**Teks Bacaan**
□ □ □ □ □

Sunday, November 27, 2016

The Five Secrets You Must Discover Before You Die – John B. Izzo

Jika hidup anda tidak bahagia, sibukkan diri anda dengan membahagiakan orang lain, karena mementingkan diri sendiri tidak akan membuat anda bahagia. Kebahagiaan hanya akan datang jika anda menebar kasih sayang.

Juana (64 Tahun)

Lama sudah buku ini saya beli, baru minggu ini saya serius membacanya. Idenya unik, menggunakan 1000 lebih responden, yang diminta menunjukkan orang tua bijak (bahagia) yang mereka kenal, lalu para orang tua tersebut di seleksi ulang sampai sekitar 200 dengan rentang usia 60 sd 106 dan diperas lagi menjadi sekitar 50. Lalu intisari hidup mereka diklasifikasikan menjadi lima hal terpenting. Kelima hal ini lah yang diduga menjadi sebab kenapa mereka tetap terlihat bahagia di usia lanjut. 

Para orang tua ini ada yang berprofesi sebagai tukang cukur, sosok yang selamat dari holocaust, pebisnis, berbagai macam ras, dan juga berbagai macam agama. Izzo dan kedua orang rekannya lalu membuat kuesioner, melakukan wawancara dan merekam dalam video. Semua aktfitas ini  disajikan pula dalam serial TV, Five Things You Must Be Discovered Before You Die. 




Dalam salah satu kegiatan sebelum memulai buku ini, Izzo sebenarnya sudah menunjukkan minat besar pada rahasia hidup. Kegiatan tersebut misalnya membuat suatu rencana yang harus ditulis peserta, seandainya mereka hanya memiliki usia 6 bulan dari sekarang, apa prioritas yang harus segera mereka lakukan ?. Umumnya kelas kegiatan tersebut akan seketika menjadi hening. Salah satu yang menjadi prioritas ternyata adalah memaaafkan atau meminta maaf, cukup banyak peserta yang ternyata bermusuhan entah dengan anaknya atau malah orang tuanya dan sudah bertahun-tahun tanpa komunikasi.

□ □ □ □ □

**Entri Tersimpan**
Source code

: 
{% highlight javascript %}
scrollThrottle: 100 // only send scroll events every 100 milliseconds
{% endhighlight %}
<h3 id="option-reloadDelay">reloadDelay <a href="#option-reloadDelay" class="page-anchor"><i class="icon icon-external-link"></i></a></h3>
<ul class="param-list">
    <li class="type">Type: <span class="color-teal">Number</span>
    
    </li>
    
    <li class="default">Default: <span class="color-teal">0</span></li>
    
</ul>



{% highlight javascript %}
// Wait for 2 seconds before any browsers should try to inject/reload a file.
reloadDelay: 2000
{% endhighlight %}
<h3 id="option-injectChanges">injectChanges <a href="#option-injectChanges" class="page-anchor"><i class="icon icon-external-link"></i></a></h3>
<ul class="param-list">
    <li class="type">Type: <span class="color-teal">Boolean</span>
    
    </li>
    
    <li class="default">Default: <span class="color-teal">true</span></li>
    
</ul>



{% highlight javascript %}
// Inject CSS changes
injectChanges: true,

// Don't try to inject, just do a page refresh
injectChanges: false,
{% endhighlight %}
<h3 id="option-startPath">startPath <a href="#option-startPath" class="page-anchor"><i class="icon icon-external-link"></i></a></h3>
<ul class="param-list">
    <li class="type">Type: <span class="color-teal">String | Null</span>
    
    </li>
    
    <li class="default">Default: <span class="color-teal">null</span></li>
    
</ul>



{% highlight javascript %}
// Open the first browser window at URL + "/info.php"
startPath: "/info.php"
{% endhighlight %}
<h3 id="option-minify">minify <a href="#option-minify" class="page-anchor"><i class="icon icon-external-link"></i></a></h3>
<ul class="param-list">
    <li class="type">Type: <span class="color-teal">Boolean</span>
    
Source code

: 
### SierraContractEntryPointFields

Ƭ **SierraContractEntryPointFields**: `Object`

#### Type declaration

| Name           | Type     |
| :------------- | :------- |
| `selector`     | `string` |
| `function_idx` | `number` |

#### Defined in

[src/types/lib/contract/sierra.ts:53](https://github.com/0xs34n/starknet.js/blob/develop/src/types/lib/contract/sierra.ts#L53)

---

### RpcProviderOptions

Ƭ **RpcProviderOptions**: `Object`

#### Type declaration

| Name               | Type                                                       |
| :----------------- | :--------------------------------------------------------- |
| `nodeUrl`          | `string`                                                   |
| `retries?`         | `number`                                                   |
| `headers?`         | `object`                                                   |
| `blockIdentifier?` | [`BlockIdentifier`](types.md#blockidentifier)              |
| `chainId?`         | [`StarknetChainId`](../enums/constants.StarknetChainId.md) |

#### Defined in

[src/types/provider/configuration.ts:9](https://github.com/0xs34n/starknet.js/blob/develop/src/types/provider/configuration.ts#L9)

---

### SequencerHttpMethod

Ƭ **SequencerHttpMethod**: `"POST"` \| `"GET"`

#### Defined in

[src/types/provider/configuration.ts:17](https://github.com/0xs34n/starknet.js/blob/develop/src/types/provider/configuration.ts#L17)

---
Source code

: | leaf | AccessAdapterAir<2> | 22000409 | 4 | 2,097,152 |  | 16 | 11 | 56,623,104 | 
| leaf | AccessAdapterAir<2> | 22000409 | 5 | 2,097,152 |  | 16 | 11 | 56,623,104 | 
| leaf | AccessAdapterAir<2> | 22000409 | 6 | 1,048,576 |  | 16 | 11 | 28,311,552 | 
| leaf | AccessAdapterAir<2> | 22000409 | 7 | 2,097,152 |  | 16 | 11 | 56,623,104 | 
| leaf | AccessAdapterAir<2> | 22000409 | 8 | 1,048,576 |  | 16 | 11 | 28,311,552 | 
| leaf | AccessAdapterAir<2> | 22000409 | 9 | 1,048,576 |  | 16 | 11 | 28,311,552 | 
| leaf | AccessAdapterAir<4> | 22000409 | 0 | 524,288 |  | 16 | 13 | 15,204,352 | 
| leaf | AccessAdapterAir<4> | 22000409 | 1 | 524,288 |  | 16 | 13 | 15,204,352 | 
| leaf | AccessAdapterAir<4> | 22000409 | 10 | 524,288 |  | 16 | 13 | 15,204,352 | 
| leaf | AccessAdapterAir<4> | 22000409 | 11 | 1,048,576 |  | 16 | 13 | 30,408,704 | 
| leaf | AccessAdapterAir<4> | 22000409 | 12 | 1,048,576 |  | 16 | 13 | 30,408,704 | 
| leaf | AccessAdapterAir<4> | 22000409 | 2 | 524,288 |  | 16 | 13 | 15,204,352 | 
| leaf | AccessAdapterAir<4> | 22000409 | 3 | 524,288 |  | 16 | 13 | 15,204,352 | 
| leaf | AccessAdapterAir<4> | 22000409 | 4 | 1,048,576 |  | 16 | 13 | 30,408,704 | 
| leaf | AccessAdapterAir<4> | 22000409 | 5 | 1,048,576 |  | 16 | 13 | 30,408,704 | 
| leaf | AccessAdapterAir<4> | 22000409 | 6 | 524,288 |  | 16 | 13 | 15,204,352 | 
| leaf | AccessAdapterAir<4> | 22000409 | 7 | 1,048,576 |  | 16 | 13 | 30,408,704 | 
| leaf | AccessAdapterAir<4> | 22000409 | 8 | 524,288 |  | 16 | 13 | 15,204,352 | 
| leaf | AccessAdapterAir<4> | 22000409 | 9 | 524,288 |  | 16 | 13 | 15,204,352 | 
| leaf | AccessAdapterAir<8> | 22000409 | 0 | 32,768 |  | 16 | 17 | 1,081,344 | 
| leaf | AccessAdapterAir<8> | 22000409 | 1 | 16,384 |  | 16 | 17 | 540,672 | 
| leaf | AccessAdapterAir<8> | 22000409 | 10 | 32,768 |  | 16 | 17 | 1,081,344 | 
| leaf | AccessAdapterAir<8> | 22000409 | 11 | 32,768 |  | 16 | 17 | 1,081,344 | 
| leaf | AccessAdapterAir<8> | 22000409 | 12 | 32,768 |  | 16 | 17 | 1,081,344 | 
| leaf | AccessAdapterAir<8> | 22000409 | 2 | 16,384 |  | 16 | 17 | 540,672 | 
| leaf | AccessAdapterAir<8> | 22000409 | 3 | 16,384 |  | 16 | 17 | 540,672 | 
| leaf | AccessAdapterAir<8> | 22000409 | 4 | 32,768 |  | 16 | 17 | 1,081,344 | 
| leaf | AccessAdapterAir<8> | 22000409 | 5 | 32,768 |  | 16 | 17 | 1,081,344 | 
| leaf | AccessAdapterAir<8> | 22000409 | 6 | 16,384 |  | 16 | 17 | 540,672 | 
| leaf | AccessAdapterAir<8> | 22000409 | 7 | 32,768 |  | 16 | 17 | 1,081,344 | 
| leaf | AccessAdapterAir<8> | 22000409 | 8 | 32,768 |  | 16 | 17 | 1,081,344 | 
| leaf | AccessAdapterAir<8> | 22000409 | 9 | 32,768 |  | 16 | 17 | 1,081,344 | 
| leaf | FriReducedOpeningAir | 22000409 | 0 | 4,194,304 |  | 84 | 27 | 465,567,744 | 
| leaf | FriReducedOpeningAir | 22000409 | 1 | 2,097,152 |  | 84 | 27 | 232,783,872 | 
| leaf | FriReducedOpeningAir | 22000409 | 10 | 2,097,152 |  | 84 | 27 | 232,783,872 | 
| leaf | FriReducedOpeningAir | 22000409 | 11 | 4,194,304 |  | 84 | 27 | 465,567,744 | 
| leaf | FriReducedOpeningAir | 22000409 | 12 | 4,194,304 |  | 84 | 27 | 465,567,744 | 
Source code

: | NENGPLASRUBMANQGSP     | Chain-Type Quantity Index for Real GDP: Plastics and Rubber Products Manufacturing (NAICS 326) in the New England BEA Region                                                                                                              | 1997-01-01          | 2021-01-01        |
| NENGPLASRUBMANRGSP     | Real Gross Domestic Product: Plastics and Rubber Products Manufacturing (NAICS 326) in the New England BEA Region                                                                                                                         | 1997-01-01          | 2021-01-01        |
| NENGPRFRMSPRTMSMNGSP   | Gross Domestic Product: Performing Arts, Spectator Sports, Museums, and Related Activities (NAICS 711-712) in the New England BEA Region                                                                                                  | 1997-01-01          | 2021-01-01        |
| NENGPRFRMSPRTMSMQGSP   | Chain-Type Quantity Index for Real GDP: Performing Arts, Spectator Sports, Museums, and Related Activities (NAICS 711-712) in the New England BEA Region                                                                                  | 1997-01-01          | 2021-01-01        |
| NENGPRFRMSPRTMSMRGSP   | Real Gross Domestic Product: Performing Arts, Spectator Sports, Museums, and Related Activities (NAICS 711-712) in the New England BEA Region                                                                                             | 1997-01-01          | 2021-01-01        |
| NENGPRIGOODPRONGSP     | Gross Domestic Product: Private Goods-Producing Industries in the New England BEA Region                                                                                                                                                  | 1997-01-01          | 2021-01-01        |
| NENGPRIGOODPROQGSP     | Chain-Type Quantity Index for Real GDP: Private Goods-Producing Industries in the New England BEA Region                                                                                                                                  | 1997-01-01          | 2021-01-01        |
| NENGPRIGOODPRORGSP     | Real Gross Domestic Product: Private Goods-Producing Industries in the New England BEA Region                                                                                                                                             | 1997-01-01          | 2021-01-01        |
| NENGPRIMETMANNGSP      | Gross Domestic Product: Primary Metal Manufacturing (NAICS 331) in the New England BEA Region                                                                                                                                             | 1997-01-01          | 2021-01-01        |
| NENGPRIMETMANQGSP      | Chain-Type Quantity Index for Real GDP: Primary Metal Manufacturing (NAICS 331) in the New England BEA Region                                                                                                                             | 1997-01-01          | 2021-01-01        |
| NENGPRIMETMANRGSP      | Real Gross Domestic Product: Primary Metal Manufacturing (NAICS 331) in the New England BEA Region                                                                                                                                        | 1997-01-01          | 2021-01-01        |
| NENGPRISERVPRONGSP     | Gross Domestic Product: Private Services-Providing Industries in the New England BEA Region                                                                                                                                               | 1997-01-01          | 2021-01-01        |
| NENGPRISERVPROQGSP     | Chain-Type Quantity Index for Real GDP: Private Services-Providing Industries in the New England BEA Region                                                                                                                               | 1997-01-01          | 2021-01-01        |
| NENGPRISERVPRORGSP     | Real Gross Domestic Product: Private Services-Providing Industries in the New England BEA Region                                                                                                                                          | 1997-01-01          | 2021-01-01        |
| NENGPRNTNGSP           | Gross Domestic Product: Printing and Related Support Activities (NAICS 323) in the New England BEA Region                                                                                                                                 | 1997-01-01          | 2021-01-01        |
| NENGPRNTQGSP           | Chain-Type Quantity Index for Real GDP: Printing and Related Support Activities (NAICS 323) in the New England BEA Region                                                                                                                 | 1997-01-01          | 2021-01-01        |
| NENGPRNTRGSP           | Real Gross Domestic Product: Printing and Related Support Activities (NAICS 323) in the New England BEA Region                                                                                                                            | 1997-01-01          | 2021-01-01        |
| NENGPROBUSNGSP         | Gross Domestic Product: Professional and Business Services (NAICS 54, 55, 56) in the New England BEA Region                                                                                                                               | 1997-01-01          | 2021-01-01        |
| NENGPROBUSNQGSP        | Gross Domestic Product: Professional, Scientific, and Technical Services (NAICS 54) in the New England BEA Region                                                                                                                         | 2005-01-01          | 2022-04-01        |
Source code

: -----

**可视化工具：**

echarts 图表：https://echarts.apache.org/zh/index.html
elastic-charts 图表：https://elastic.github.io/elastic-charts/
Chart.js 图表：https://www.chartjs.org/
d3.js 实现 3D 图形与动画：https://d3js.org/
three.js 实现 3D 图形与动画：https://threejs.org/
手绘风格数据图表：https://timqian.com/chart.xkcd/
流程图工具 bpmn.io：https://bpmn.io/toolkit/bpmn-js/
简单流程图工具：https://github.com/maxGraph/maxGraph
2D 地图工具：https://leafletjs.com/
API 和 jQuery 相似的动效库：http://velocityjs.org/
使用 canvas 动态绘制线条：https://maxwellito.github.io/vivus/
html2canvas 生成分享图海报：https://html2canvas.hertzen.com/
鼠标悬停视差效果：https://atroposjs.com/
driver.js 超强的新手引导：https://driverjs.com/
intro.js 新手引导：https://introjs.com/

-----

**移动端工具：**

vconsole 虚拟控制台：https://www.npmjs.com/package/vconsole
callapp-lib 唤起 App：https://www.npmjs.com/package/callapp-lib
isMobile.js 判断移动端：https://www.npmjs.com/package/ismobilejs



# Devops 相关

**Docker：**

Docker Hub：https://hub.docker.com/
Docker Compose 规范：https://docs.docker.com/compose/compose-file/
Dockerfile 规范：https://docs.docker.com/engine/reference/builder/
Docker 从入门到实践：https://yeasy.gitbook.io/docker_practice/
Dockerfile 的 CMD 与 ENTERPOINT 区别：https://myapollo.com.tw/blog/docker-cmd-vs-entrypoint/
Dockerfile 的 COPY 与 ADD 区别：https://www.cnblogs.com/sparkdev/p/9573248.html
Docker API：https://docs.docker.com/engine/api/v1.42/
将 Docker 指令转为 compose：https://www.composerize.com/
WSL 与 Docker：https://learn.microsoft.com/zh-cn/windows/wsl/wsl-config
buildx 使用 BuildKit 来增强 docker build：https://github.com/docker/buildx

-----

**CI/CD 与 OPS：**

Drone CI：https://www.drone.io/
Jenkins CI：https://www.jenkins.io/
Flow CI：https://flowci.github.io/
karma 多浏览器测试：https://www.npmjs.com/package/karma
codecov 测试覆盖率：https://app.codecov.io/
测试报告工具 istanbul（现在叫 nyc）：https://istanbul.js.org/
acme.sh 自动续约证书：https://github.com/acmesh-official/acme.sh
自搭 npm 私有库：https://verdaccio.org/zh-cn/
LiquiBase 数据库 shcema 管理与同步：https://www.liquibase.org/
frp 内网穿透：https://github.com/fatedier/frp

□ □ □ □ □

**Petunjuk Pengerjaan**
Tuliskan lanjutan teks bacaan tentang buku The Five Secrets You Must Discover Before You Die, dimulai setelah kalimat terakhir yang ditampilkan. Entri-entri tersebut tidak berperan dalam tugas ini.

**Jawaban Latihan**
Izzo juga mengisahkan kembali kisah kakek suku Indian Navajo tentang dua serigala yang terus menerus bertarung dalam diri kita. Serigala pertama berkarakter buas, tamak, congkak, pemalas, dan banyak sikap negatif lainnya. Serigala kedua adalah sosok bahagia, penuh kedamaian, pemaaf, penuh kepedulian, dan banyak sikap baik lainnya. Cucu bertanya, “Kakek, serigala mana yang akhirnya menang ?”, “Serigala yang kau beri makan” jawab kakeknya.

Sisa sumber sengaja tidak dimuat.